(Beginning of Data section)

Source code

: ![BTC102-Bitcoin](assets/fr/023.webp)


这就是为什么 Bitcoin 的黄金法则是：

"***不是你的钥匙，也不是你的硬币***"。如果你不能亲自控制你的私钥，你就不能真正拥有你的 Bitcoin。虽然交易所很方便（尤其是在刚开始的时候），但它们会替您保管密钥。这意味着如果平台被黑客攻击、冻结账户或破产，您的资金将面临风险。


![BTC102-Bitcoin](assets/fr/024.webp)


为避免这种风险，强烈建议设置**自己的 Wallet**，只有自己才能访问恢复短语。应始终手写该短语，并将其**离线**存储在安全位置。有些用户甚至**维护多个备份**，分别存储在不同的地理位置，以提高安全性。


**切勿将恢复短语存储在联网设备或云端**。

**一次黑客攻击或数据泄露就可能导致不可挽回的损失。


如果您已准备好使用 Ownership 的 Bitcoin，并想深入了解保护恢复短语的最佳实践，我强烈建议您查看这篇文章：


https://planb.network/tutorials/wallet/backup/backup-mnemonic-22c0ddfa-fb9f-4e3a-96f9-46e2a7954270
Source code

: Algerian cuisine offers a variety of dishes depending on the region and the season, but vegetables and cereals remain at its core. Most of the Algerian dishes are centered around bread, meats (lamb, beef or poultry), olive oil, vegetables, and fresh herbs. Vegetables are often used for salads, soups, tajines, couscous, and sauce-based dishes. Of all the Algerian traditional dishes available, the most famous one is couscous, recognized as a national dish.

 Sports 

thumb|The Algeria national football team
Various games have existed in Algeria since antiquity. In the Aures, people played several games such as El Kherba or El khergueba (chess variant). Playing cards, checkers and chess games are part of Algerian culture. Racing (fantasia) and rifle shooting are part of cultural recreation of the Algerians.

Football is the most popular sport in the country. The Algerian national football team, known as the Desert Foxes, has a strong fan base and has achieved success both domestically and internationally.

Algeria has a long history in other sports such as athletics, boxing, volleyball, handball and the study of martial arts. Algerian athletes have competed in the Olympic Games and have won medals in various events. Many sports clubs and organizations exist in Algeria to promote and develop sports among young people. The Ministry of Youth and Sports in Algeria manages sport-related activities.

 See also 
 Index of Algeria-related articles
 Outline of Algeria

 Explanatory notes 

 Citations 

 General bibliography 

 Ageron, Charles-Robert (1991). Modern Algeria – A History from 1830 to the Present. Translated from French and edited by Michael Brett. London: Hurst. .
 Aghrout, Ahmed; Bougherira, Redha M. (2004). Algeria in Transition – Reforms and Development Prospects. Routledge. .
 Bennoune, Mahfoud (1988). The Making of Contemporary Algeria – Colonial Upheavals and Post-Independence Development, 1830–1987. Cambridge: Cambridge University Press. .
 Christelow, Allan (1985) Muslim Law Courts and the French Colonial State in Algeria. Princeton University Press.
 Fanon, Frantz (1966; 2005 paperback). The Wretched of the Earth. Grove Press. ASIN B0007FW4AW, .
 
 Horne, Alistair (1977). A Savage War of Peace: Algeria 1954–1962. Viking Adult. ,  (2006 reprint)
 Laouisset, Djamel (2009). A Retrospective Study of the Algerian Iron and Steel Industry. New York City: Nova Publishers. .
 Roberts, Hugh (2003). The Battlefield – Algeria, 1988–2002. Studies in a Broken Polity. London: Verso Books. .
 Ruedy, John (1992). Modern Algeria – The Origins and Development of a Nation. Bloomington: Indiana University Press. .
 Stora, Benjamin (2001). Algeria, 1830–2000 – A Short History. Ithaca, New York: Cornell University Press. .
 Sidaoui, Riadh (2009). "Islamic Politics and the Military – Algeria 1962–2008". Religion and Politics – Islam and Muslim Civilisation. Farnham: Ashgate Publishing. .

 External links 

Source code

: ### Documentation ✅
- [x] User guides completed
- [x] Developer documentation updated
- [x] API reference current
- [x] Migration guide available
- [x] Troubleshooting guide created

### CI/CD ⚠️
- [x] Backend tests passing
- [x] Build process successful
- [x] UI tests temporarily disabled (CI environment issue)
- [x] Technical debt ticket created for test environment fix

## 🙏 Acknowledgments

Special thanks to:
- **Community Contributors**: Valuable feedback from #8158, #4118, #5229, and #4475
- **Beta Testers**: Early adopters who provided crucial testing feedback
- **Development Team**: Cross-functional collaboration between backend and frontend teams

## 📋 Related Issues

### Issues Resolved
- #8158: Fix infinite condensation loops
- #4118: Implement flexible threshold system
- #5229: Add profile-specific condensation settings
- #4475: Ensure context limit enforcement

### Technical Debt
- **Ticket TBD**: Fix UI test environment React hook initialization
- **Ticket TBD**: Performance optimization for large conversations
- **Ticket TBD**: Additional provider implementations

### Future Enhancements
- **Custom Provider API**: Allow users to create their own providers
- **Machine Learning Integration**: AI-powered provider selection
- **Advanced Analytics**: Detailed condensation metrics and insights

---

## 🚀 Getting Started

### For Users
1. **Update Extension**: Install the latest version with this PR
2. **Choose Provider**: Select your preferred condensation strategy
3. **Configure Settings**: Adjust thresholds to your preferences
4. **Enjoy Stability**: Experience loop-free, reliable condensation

(End of Data section)

(Activity) Return the entries above word for word.

(Reply to the task)
Source code

: ![BTC102-Bitcoin](assets/fr/023.webp)


这就是为什么 Bitcoin 的黄金法则是：

"***不是你的钥匙，也不是你的硬币***"。如果你不能亲自控制你的私钥，你就不能真正拥有你的 Bitcoin。虽然交易所很方便（尤其是在刚开始的时候），但它们会替您保管密钥。这意味着如果平台被黑客攻击、冻结账户或破产，您的资金将面临风险。


![BTC102-Bitcoin](assets/fr/024.webp)


为避免这种风险，强烈建议设置**自己的 Wallet**，只有自己才能访问恢复短语。应始终手写该短语，并将其**离线**存储在安全位置。有些用户甚至**维护多个备份**，分别存储在不同的地理位置，以提高安全性。


**切勿将恢复短语存储在联网设备或云端**。

**一次黑客攻击或数据泄露就可能导致不可挽回的损失。


如果您已准备好使用 Ownership 的 Bitcoin，并想深入了解保护恢复短语的最佳实践，我强烈建议您查看这篇文章：


https://planb.network/tutorials/wallet/backup/backup-mnemonic-22c0ddfa-fb9f-4e3a-96f9-46e2a7954270
Source code

: Algerian cuisine offers a variety of dishes depending on the region and the season, but vegetables and cereals remain at its core. Most of the Algerian dishes are centered around bread, meats (lamb, beef or poultry), olive oil, vegetables, and fresh herbs. Vegetables are often used for salads, soups, tajines, couscous, and sauce-based dishes. Of all the Algerian traditional dishes available, the most famous one is couscous, recognized as a national dish.

 Sports 

thumb|The Algeria national football team
Various games have existed in Algeria since antiquity. In the Aures, people played several games such as El Kherba or El khergueba (chess variant). Playing cards, checkers and chess games are part of Algerian culture. Racing (fantasia) and rifle shooting are part of cultural recreation of the Algerians.

Football is the most popular sport in the country. The Algerian national football team, known as the Desert Foxes, has a strong fan base and has achieved success both domestically and internationally.

Algeria has a long history in other sports such as athletics, boxing, volleyball, handball and the study of martial arts. Algerian athletes have competed in the Olympic Games and have won medals in various events. Many sports clubs and organizations exist in Algeria to promote and develop sports among young people. The Ministry of Youth and Sports in Algeria manages sport-related activities.

 See also 
 Index of Algeria-related articles
 Outline of Algeria

 Explanatory notes 

 Citations 

 General bibliography 

 Ageron, Charles-Robert (1991). Modern Algeria – A History from 1830 to the Present. Translated from French and edited by Michael Brett. London: Hurst. .
 Aghrout, Ahmed; Bougherira, Redha M. (2004). Algeria in Transition – Reforms and Development Prospects. Routledge. .
 Bennoune, Mahfoud (1988). The Making of Contemporary Algeria – Colonial Upheavals and Post-Independence Development, 1830–1987. Cambridge: Cambridge University Press. .
 Christelow, Allan (1985) Muslim Law Courts and the French Colonial State in Algeria. Princeton University Press.
 Fanon, Frantz (1966; 2005 paperback). The Wretched of the Earth. Grove Press. ASIN B0007FW4AW, .
 
 Horne, Alistair (1977). A Savage War of Peace: Algeria 1954–1962. Viking Adult. ,  (2006 reprint)
 Laouisset, Djamel (2009). A Retrospective Study of the Algerian Iron and Steel Industry. New York City: Nova Publishers. .
 Roberts, Hugh (2003). The Battlefield – Algeria, 1988–2002. Studies in a Broken Polity. London: Verso Books. .
 Ruedy, John (1992). Modern Algeria – The Origins and Development of a Nation. Bloomington: Indiana University Press. .
 Stora, Benjamin (2001). Algeria, 1830–2000 – A Short History. Ithaca, New York: Cornell University Press. .
 Sidaoui, Riadh (2009). "Islamic Politics and the Military – Algeria 1962–2008". Religion and Politics – Islam and Muslim Civilisation. Farnham: Ashgate Publishing. .

 External links 

Source code

: ### Documentation ✅
- [x] User guides completed
- [x] Developer documentation updated
- [x] API reference current
- [x] Migration guide available
- [x] Troubleshooting guide created

### CI/CD ⚠️
- [x] Backend tests passing
- [x] Build process successful
- [x] UI tests temporarily disabled (CI environment issue)
- [x] Technical debt ticket created for test environment fix

## 🙏 Acknowledgments

Special thanks to:
- **Community Contributors**: Valuable feedback from #8158, #4118, #5229, and #4475
- **Beta Testers**: Early adopters who provided crucial testing feedback
- **Development Team**: Cross-functional collaboration between backend and frontend teams

## 📋 Related Issues

### Issues Resolved
- #8158: Fix infinite condensation loops
- #4118: Implement flexible threshold system
- #5229: Add profile-specific condensation settings
- #4475: Ensure context limit enforcement

### Technical Debt
- **Ticket TBD**: Fix UI test environment React hook initialization
- **Ticket TBD**: Performance optimization for large conversations
- **Ticket TBD**: Additional provider implementations

### Future Enhancements
- **Custom Provider API**: Allow users to create their own providers
- **Machine Learning Integration**: AI-powered provider selection
- **Advanced Analytics**: Detailed condensation metrics and insights

---

## 🚀 Getting Started

### For Users
1. **Update Extension**: Install the latest version with this PR
2. **Choose Provider**: Select your preferred condensation strategy
3. **Configure Settings**: Adjust thresholds to your preferences
4. **Enjoy Stability**: Experience loop-free, reliable condensation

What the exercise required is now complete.